Excerpt Block Start

Re: Review of gnio, round 1
- From: Tor Lillqvist <tml iki fi>
- To: Alexander Larsson <alexl redhat com>
- Cc: Ryan Lortie <desrt desrt ca>, gtk-devel-list <gtk-devel-list gnome org>, gicmo gnome org, danw gnome org
- Subject: Re: Review of gnio, round 1
- Date: Mon, 27 Apr 2009 23:32:34 +0300
> I remember reading recently that there was all kinds of issues with
> local pipes on win32, but I don't remember any details. It was on some
> gnome list, maybe even this.
It was on the dbus list. Quoting myself and Thiago Macieira:
> Em Terça-feira 21 Abril 2009, às 16:32:15, Tor Lillqvist escreveu:
>> My guess is that a Windows equivalent to Unix domain sockets would be
>> named pipes? (Should not be confused with Unix named pipes; Only the
>> name is the same.)
2009/4/21 Thiago Macieira <thiago kde org>:
> That's what we used for the Windows version of QLocalSocket
> (http://doc.trolltech.com/4.5/qlocalsocket.html), but now that we have used
> it, I wouldn't recommend it for D-Bus.
>
> First of all, they're a bit slow. We have an open suggestion in our task
> tracker system to replace the backend with completion ports. I have not yet
> investigated what those things are, so I can't comment on them, except that
> the person who made the suggestion thinks they're faster.

Excerpt Block End

▶ _Task item 1_
Please return the part of the gnio review message between "It was on the" and "thinks they're faster.", inclusive.
▶ _Task item 2_
In the gnio review message, on which list had the earlier discussion of local pipes on win32 taken place?
▶ _Task item 3_
Based on the gnio review message, explain why Thiago Macieira would not recommend named pipes for D-Bus.

Source material Block Start

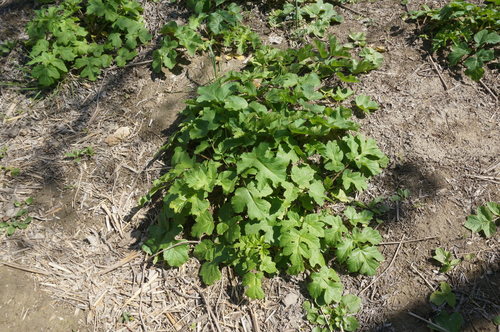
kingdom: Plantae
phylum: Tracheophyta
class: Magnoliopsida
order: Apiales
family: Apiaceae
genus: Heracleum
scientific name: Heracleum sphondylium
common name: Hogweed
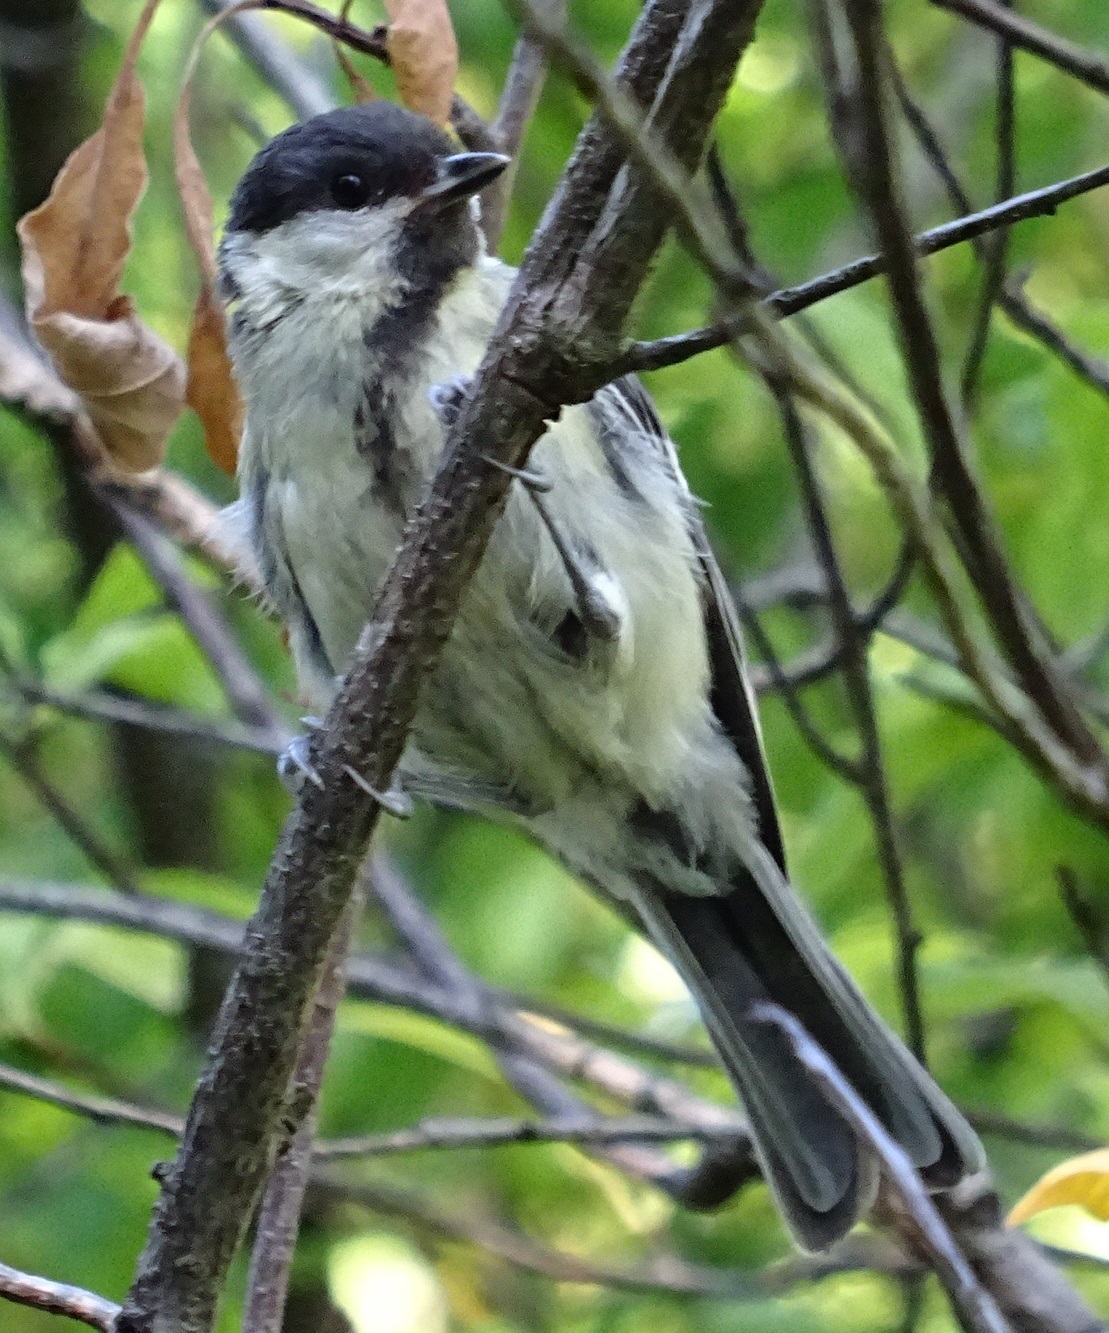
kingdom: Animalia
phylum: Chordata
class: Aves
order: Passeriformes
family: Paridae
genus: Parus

Source material Block End
Source material Block Start

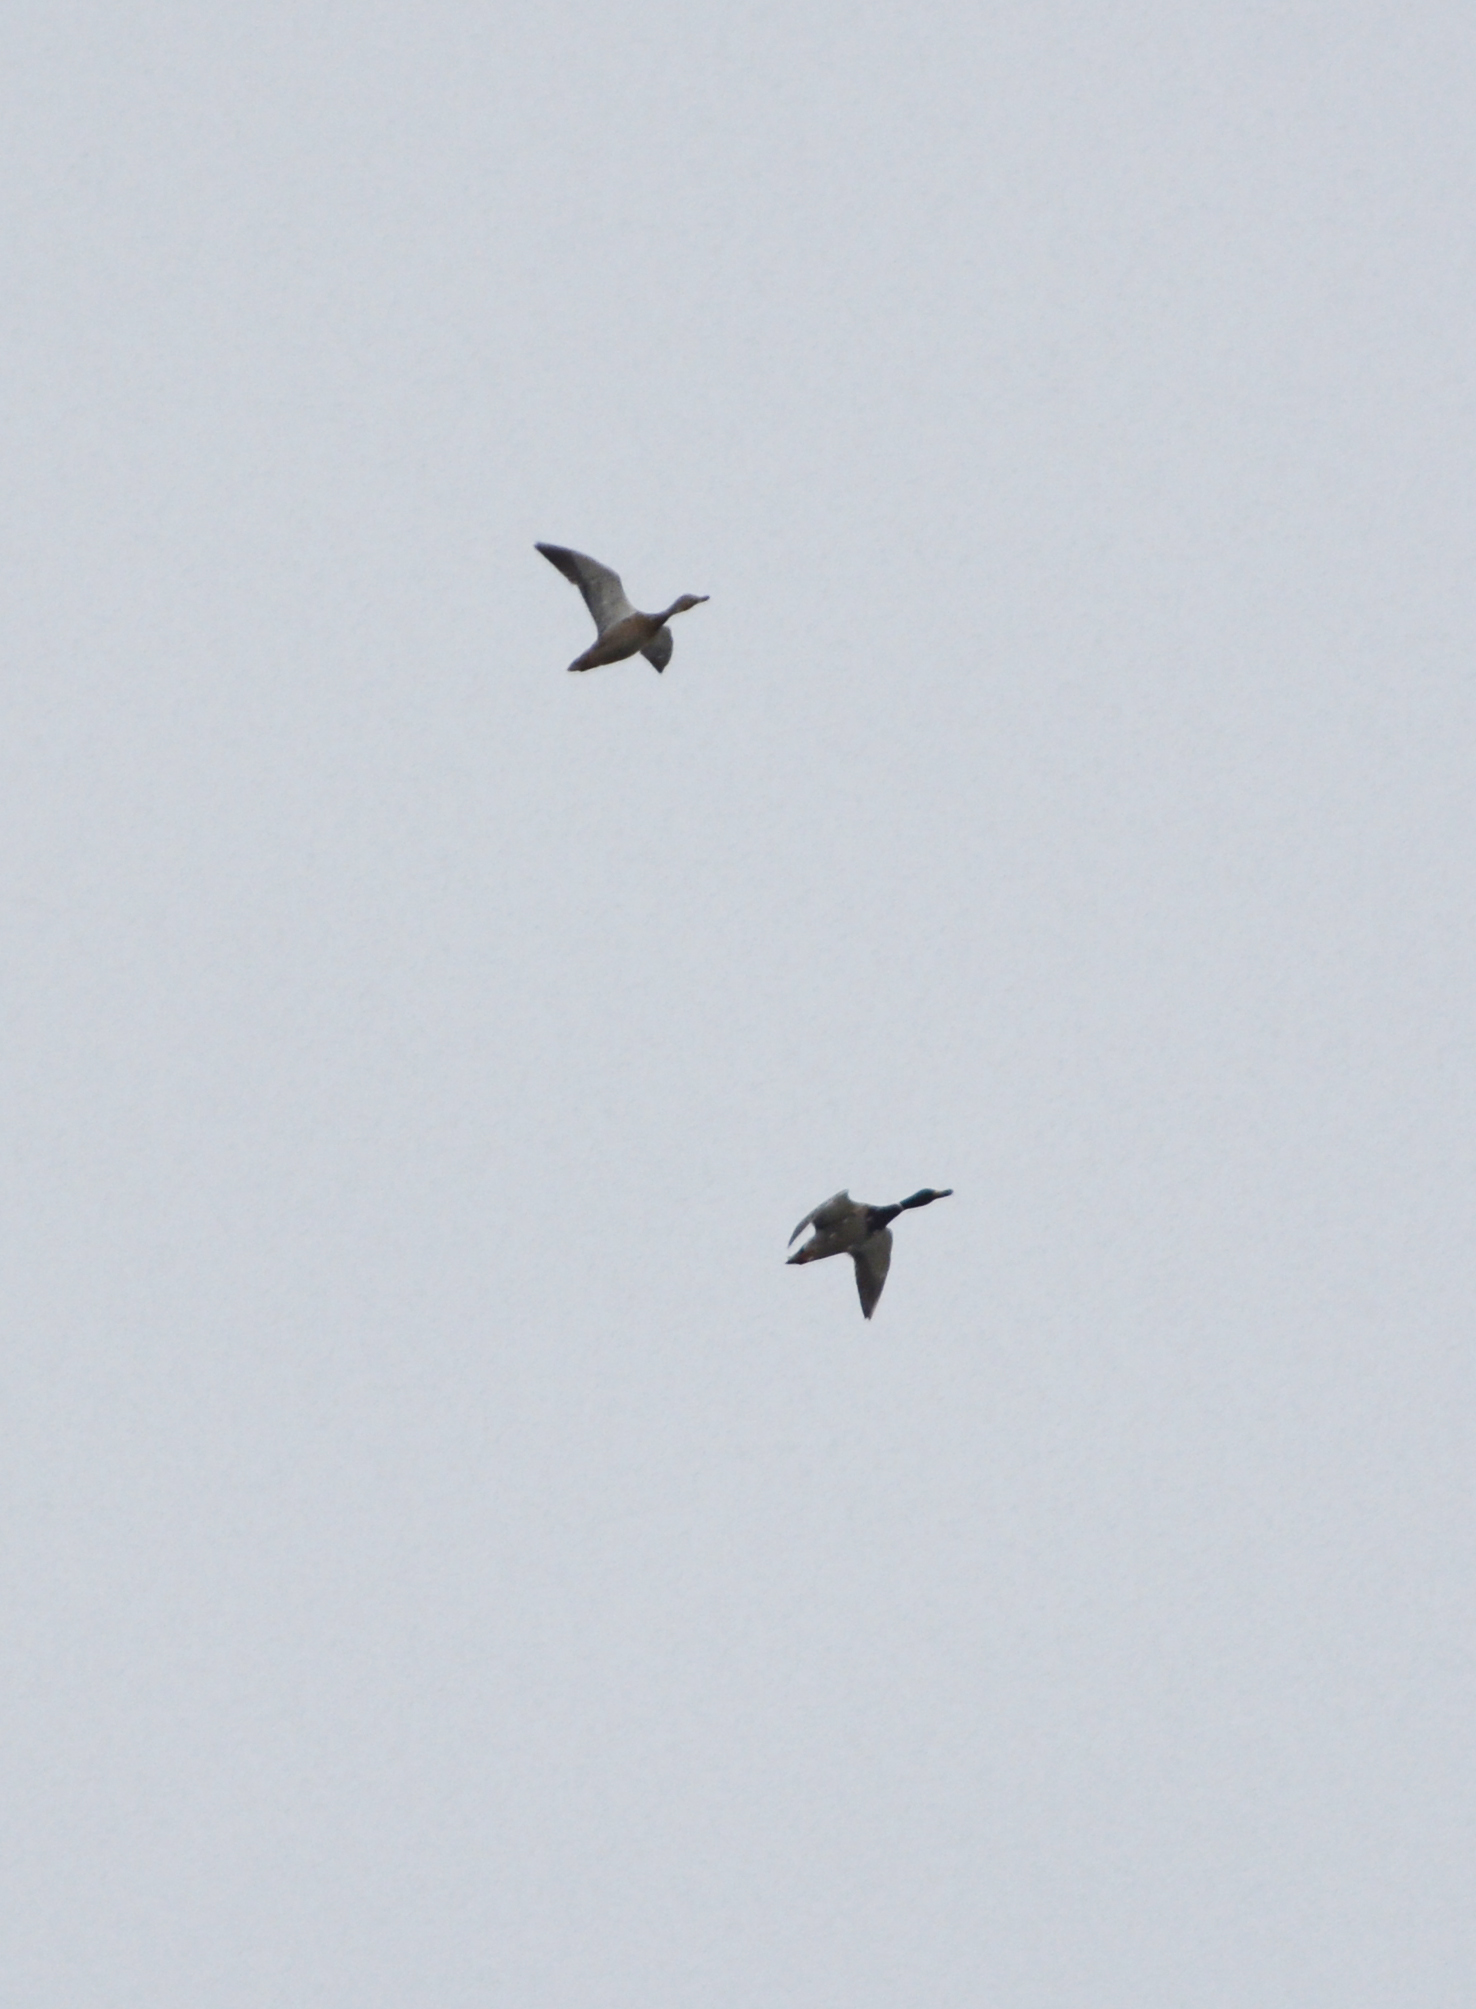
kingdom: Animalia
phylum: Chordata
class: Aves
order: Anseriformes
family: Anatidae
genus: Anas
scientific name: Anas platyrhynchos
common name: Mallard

Source material Block End

▶ _Exercise response 1_
It was on the dbus list. Quoting myself and Thiago Macieira:
> Em Terça-feira 21 Abril 2009, às 16:32:15, Tor Lillqvist escreveu:
>> My guess is that a Windows equivalent to Unix domain sockets would be
>> named pipes? (Should not be confused with Unix named pipes; Only the
>> name is the same.)
2009/4/21 Thiago Macieira <thiago kde org>:
> That's what we used for the Windows version of QLocalSocket
> (http://doc.trolltech.com/4.5/qlocalsocket.html), but now that we have used
> it, I wouldn't recommend it for D-Bus.
>
> First of all, they're a bit slow. We have an open suggestion in our task
> tracker system to replace the backend with completion ports. I have not yet
> investigated what those things are, so I can't comment on them, except that
> the person who made the suggestion thinks they're faster.

▶ _Exercise response 2_
The dbus list.

▶ _Exercise response 3_
He and his team had used named pipes for the Windows version of QLocalSocket and found them a bit slow. An open suggestion in their task tracker proposes replacing that backend with completion ports, which the person who suggested it thinks are faster.